AmeriCorps members respond to a mock disaster as a final test for the CERT program. Pictured from left to right are Susan Rogers, Jerry Stephens and Cynthia Smith. (Advocate Staff/Patty Vaughan)

An EF4 tornado has hit Butler County. Twelve people are dead, 25 are inured and eight are trapped inside the Greenville Community building.

This scenario was presented to the 19 AmeriCorps members in their final training session and graduation in the Community Emergency Response Team program on Friday.

“This is the final exercise for the CERT team for the AmeriCorps Instructional Support Team,” Program Director Carol McArthur said. “They have been taking this course for the past 20 hours and this is their final course. It is a disaster that is a mock disaster and they are to use what they have learned for past 20 hours.”

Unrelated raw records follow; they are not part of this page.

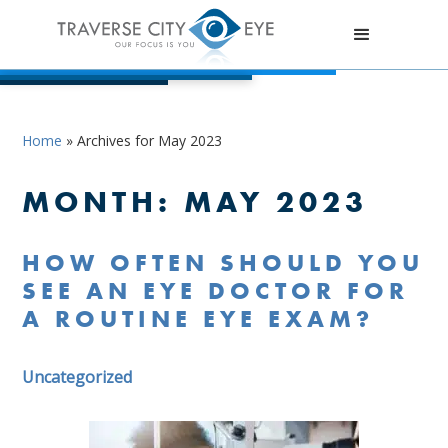
Home
»
Archives for May 2023
MONTH:
MAY 2023
HOW OFTEN SHOULD YOU
SEE AN EYE DOCTOR FOR
A ROUTINE EYE EXAM?
Uncategorized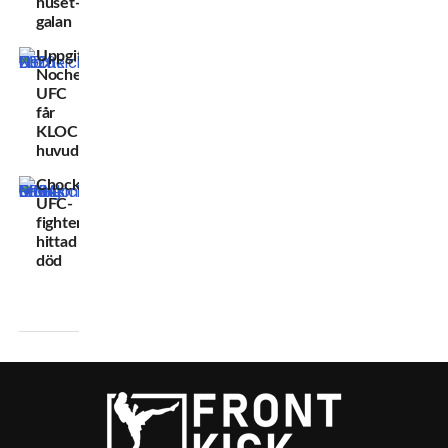
huset-
galan
Uppgifter:
Noche
UFC
får
KLOCKREN
huvudmatch
Chockbeskedet:
UFC-
fighter
hittad
död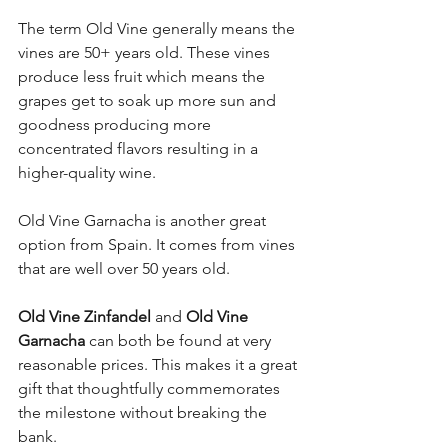
The term Old Vine generally means the 
vines are 50+ years old. These vines 
produce less fruit which means the 
grapes get to soak up more sun and 
goodness producing more 
concentrated flavors resulting in a 
higher-quality wine. 
Old Vine Garnacha is another great 
option from Spain. It comes from vines 
that are well over 50 years old. 
Old Vine Zinfandel
 and 
Old Vine 
Garnacha
 can both be found at very 
reasonable prices. This makes it a great 
gift that thoughtfully commemorates 
the milestone without breaking the 
bank.  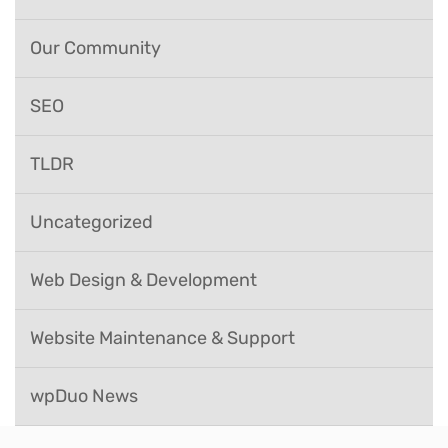
Our Community
SEO
TLDR
Uncategorized
Web Design & Development
Website Maintenance & Support
wpDuo News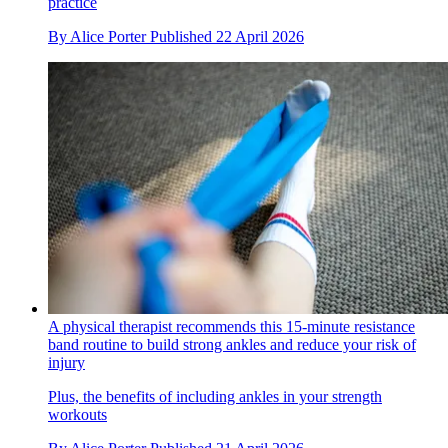
practice
By
Alice Porter
Published
22 April 2026
A physical therapist recommends this 15-minute resistance
band routine to build strong ankles and reduce your risk of
injury
Plus, the benefits of including ankles in your strength
workouts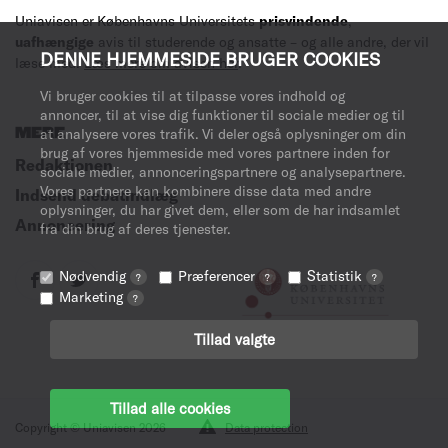
Uniavisen er Københavns Universitets
prisvindende
,
uafhængige
avis til studerende og ansatte – og alle andre, der vil
DENNE HJEMMESIDE BRUGER COOKIES
læse med.
Læs mere om avisen her
.
Vi bruger cookies til at tilpasse vores indhold og
annoncer, til at vise dig funktioner til sociale medier og til
MERE
at analysere vores trafik. Vi deler også oplysninger om din
brug af vores hjemmeside med vores partnere inden for
Redaktionen
sociale medier, annonceringspartnere og analysepartnere.
Vores partnere kan kombinere disse data med andre
Indsend debatindlæg
oplysninger, du har givet dem, eller som de har indsamlet
Annoncering
fra din brug af deres tjenester.
Nødvendig
Præferencer
Statistik
?
?
?
Marketing
?
Tillad valgte
Tillad alle cookies
Copyright © Uniavisen 2026
Data protection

Local citizens, students from Greenville Middle and High School and Hwashin America Corporation workers played the part of victims in the disaster. AmeriCorps members were then responsible for breaking into four teams to complete different tasks such as doing search and rescue, working with a fire behind the building and taking care of the wounded.

“This particular disaster is an EF4 tornado that has hit the school,” McArthur said. “We pretend that part of this building has been collapsed and there are injured individuals here and people who have died. They made up a triage of their medical center here with their equipment.”

Butler County Emergency Management Agency Director Shirley Sandy is ecstatic to have more citizens trained in CERT.

“We now have more citizens trained in responding in their neighborhoods and with their families in how to prepare and respond to a disaster,” Sandy said. “They did a great job, and it went wonderful. We had a few little obstacles but they did a great job and it was realistic.”

To help with the program, EMA and CERT representatives came from Houston County and Tuscaloosa County. The Greenville Fire Department, the Greenville Police Department and representatives from the Georgia CERT program also played a role in training and helping with the program.

“(The members) will be taking refresher courses once a year after this,” McArthur said. “This is important because if something were to happen, we need a group of individuals that can come in and start search and rescue and maintain a medical facility until we get help from the outside. If it happens during a school day, these members are already in the schools and they will be invaluable to help the students.”